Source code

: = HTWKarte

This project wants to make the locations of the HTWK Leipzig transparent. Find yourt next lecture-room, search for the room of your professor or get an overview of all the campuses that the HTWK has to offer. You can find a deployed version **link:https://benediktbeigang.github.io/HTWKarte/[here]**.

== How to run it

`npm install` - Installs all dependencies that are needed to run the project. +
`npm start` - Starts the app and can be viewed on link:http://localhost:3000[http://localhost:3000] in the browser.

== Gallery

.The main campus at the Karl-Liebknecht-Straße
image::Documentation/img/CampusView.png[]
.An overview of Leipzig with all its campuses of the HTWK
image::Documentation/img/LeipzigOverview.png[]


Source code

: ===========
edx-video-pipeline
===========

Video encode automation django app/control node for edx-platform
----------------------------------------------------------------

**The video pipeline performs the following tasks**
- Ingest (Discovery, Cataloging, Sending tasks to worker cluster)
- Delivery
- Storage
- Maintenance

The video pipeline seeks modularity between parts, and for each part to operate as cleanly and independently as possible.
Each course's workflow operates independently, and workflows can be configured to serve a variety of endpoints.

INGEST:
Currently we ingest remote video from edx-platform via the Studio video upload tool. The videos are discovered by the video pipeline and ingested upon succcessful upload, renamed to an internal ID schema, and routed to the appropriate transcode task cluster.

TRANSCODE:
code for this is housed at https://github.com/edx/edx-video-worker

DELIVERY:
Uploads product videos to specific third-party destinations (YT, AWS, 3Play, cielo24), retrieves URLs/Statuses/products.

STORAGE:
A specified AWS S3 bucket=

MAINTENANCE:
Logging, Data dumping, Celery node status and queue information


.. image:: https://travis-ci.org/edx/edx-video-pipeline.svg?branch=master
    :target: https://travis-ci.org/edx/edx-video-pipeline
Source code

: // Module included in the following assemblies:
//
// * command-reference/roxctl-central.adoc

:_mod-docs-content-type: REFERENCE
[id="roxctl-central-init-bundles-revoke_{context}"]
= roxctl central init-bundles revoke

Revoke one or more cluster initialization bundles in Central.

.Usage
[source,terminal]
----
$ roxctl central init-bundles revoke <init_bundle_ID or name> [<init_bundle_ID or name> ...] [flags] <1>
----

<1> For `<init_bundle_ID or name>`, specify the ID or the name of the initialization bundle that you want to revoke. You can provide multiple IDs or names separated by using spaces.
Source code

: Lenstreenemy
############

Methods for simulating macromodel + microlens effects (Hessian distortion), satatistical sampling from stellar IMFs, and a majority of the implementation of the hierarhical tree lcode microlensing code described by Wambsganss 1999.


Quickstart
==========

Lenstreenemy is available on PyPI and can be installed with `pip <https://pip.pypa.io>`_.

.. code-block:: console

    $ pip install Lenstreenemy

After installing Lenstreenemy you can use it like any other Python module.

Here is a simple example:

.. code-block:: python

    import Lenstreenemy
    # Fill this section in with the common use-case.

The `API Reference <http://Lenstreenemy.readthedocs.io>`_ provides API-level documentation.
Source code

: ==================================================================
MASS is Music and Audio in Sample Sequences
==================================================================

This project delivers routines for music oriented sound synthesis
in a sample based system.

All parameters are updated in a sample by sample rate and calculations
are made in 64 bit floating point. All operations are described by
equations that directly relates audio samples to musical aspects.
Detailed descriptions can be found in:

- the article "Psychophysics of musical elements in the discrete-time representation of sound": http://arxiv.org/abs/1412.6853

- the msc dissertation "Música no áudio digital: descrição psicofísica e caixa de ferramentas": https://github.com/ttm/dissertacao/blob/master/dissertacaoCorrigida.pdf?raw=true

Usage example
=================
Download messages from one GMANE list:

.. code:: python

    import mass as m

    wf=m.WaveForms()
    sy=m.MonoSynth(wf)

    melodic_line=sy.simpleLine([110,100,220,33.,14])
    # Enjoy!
════════
# Work request:
An unaltered copy of the listing above must form the answer.

# Task answer:
Source code

: = HTWKarte

This project wants to make the locations of the HTWK Leipzig transparent. Find yourt next lecture-room, search for the room of your professor or get an overview of all the campuses that the HTWK has to offer. You can find a deployed version **link:https://benediktbeigang.github.io/HTWKarte/[here]**.

== How to run it

`npm install` - Installs all dependencies that are needed to run the project. +
`npm start` - Starts the app and can be viewed on link:http://localhost:3000[http://localhost:3000] in the browser.

== Gallery

.The main campus at the Karl-Liebknecht-Straße
image::Documentation/img/CampusView.png[]
.An overview of Leipzig with all its campuses of the HTWK
image::Documentation/img/LeipzigOverview.png[]


Source code

: ===========
edx-video-pipeline
===========

Video encode automation django app/control node for edx-platform
----------------------------------------------------------------

**The video pipeline performs the following tasks**
- Ingest (Discovery, Cataloging, Sending tasks to worker cluster)
- Delivery
- Storage
- Maintenance

The video pipeline seeks modularity between parts, and for each part to operate as cleanly and independently as possible.
Each course's workflow operates independently, and workflows can be configured to serve a variety of endpoints.

INGEST:
Currently we ingest remote video from edx-platform via the Studio video upload tool. The videos are discovered by the video pipeline and ingested upon succcessful upload, renamed to an internal ID schema, and routed to the appropriate transcode task cluster.

TRANSCODE:
code for this is housed at https://github.com/edx/edx-video-worker

DELIVERY:
Uploads product videos to specific third-party destinations (YT, AWS, 3Play, cielo24), retrieves URLs/Statuses/products.

STORAGE:
A specified AWS S3 bucket=

MAINTENANCE:
Logging, Data dumping, Celery node status and queue information


.. image:: https://travis-ci.org/edx/edx-video-pipeline.svg?branch=master
    :target: https://travis-ci.org/edx/edx-video-pipeline
Source code

: // Module included in the following assemblies:
//
// * command-reference/roxctl-central.adoc

:_mod-docs-content-type: REFERENCE
[id="roxctl-central-init-bundles-revoke_{context}"]
= roxctl central init-bundles revoke

Revoke one or more cluster initialization bundles in Central.

.Usage
[source,terminal]
----
$ roxctl central init-bundles revoke <init_bundle_ID or name> [<init_bundle_ID or name> ...] [flags] <1>
----

<1> For `<init_bundle_ID or name>`, specify the ID or the name of the initialization bundle that you want to revoke. You can provide multiple IDs or names separated by using spaces.
Source code

: Lenstreenemy
############

Methods for simulating macromodel + microlens effects (Hessian distortion), satatistical sampling from stellar IMFs, and a majority of the implementation of the hierarhical tree lcode microlensing code described by Wambsganss 1999.


Quickstart
==========

Lenstreenemy is available on PyPI and can be installed with `pip <https://pip.pypa.io>`_.

.. code-block:: console

    $ pip install Lenstreenemy

After installing Lenstreenemy you can use it like any other Python module.

Here is a simple example:

.. code-block:: python

    import Lenstreenemy
    # Fill this section in with the common use-case.

The `API Reference <http://Lenstreenemy.readthedocs.io>`_ provides API-level documentation.
Source code

: ==================================================================
MASS is Music and Audio in Sample Sequences
==================================================================

This project delivers routines for music oriented sound synthesis
in a sample based system.

All parameters are updated in a sample by sample rate and calculations
are made in 64 bit floating point. All operations are described by
equations that directly relates audio samples to musical aspects.
Detailed descriptions can be found in:

- the article "Psychophysics of musical elements in the discrete-time representation of sound": http://arxiv.org/abs/1412.6853

- the msc dissertation "Música no áudio digital: descrição psicofísica e caixa de ferramentas": https://github.com/ttm/dissertacao/blob/master/dissertacaoCorrigida.pdf?raw=true

Usage example
=================
Download messages from one GMANE list:

.. code:: python

    import mass as m

    wf=m.WaveForms()
    sy=m.MonoSynth(wf)

    melodic_line=sy.simpleLine([110,100,220,33.,14])
    # Enjoy!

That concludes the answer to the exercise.